● Provided records
*** Block opens ***

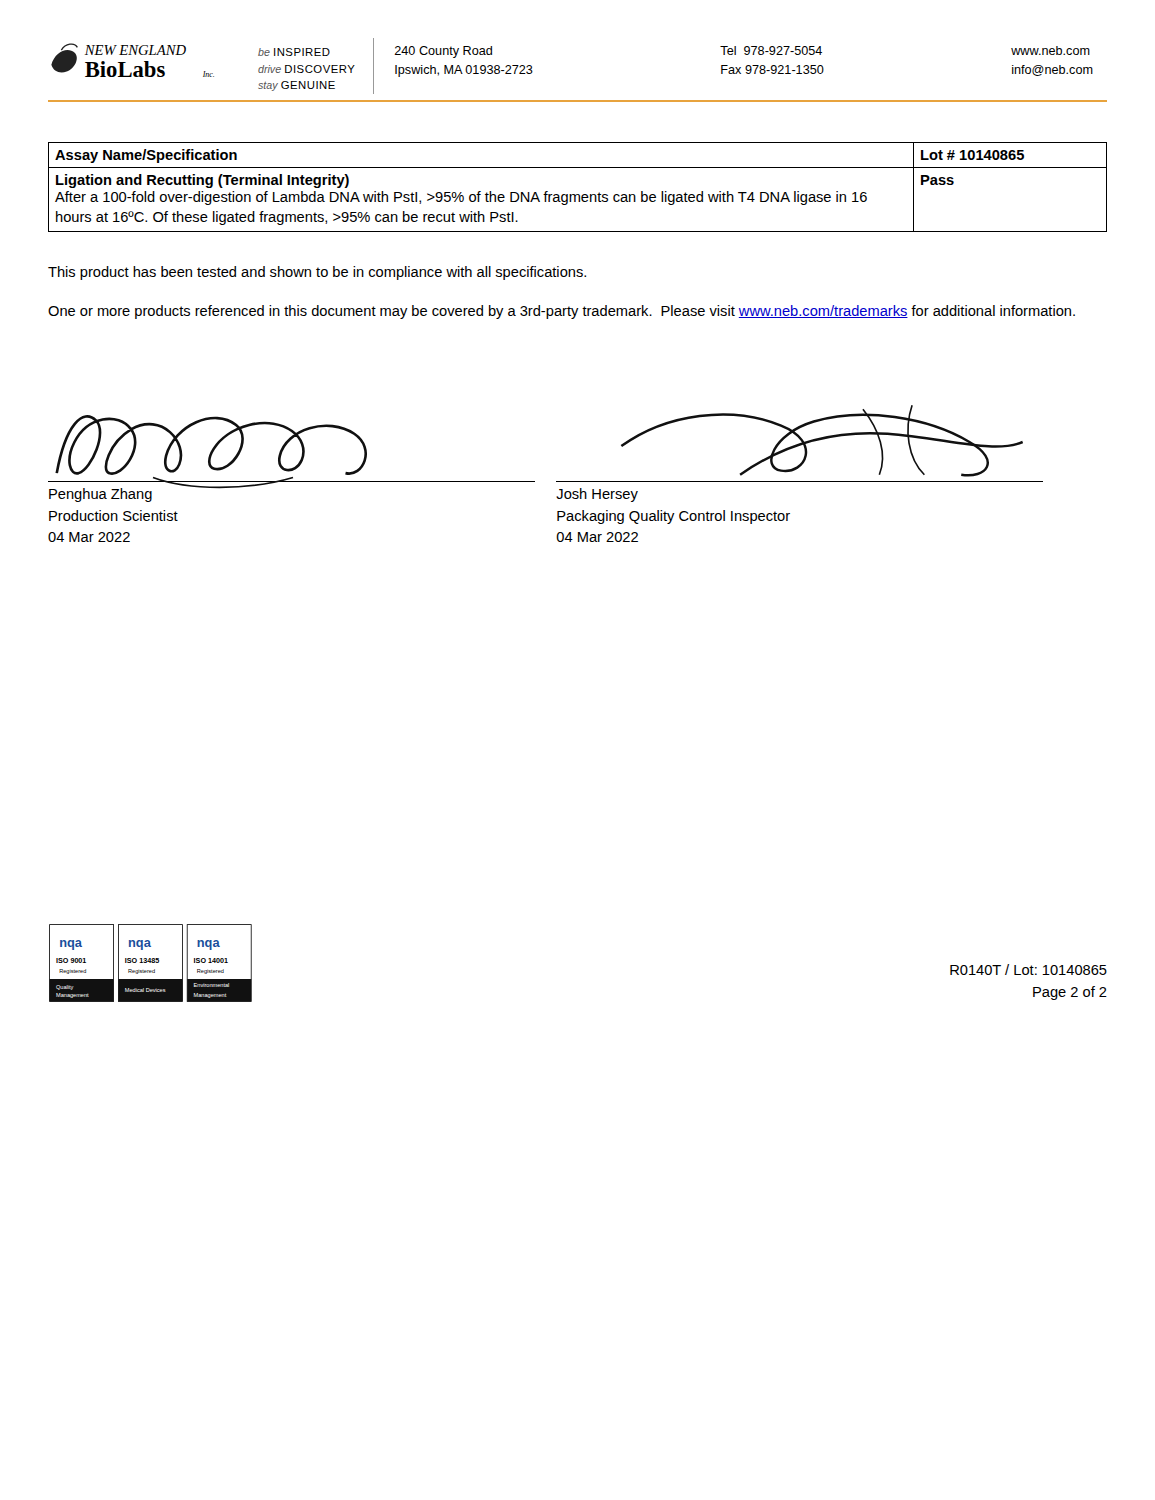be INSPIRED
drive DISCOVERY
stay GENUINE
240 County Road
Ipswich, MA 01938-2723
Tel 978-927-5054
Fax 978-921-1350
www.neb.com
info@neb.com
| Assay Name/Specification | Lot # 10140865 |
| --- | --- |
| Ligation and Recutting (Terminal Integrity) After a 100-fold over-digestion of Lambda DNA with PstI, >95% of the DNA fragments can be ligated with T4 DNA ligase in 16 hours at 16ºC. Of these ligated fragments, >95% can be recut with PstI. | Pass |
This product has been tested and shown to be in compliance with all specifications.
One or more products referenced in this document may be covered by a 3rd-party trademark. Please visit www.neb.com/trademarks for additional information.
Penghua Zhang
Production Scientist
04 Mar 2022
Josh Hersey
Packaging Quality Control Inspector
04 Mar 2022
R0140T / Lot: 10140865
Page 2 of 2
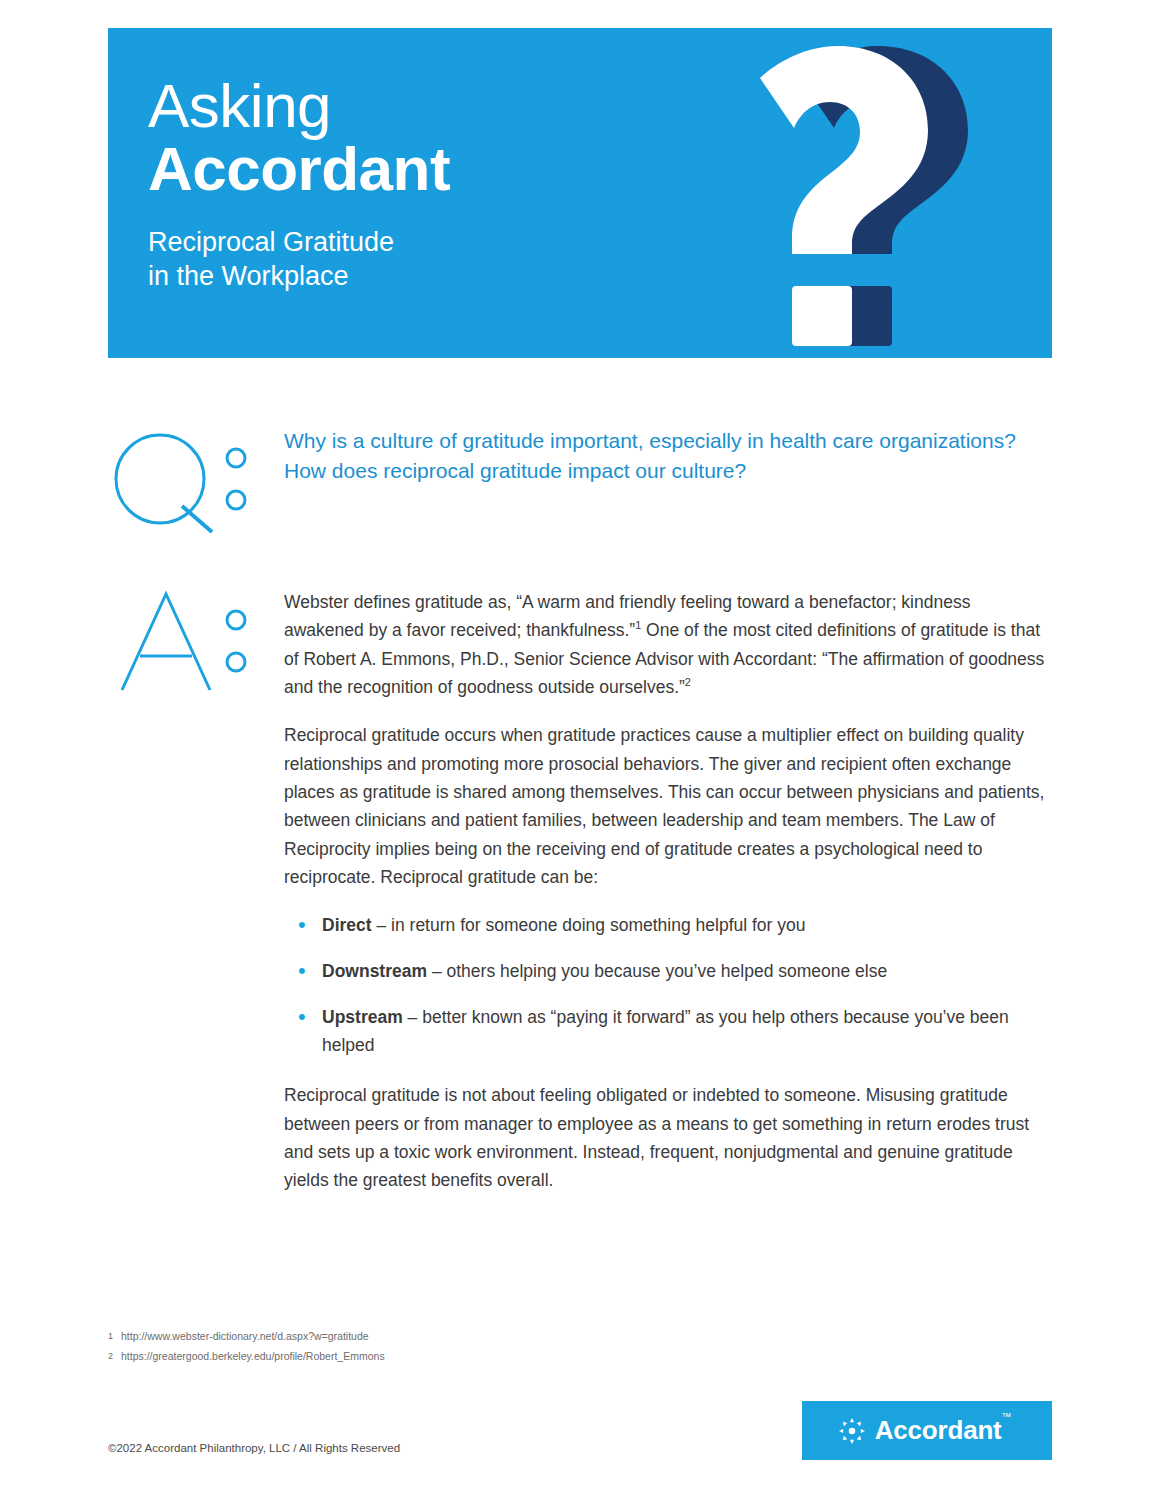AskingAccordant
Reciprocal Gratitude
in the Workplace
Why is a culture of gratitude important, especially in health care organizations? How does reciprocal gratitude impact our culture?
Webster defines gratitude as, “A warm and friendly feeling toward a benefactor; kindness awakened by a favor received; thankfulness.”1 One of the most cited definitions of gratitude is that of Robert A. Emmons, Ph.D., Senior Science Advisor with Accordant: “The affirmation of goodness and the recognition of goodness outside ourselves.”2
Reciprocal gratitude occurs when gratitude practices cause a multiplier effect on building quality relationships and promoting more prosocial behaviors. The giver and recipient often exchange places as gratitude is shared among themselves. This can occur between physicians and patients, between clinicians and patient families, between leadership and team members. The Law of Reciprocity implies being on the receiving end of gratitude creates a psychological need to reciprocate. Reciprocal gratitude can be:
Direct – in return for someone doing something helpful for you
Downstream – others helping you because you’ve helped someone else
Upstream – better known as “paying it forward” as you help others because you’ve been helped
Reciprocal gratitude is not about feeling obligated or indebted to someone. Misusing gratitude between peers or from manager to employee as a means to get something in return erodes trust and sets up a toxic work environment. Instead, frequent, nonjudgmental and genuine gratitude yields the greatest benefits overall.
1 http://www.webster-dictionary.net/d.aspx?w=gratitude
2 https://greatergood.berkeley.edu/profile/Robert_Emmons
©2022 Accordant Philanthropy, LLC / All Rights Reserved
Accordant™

*** Block closes ***

● What the task asks
Produce a word-for-word copy of everything above from the line holding "in the Workplace" down to the line holding "Why is a culture", with both of those lines kept.

● Result
in the Workplace
Why is a culture of gratitude important, especially in health care organizations? How does reciprocal gratitude impact our culture?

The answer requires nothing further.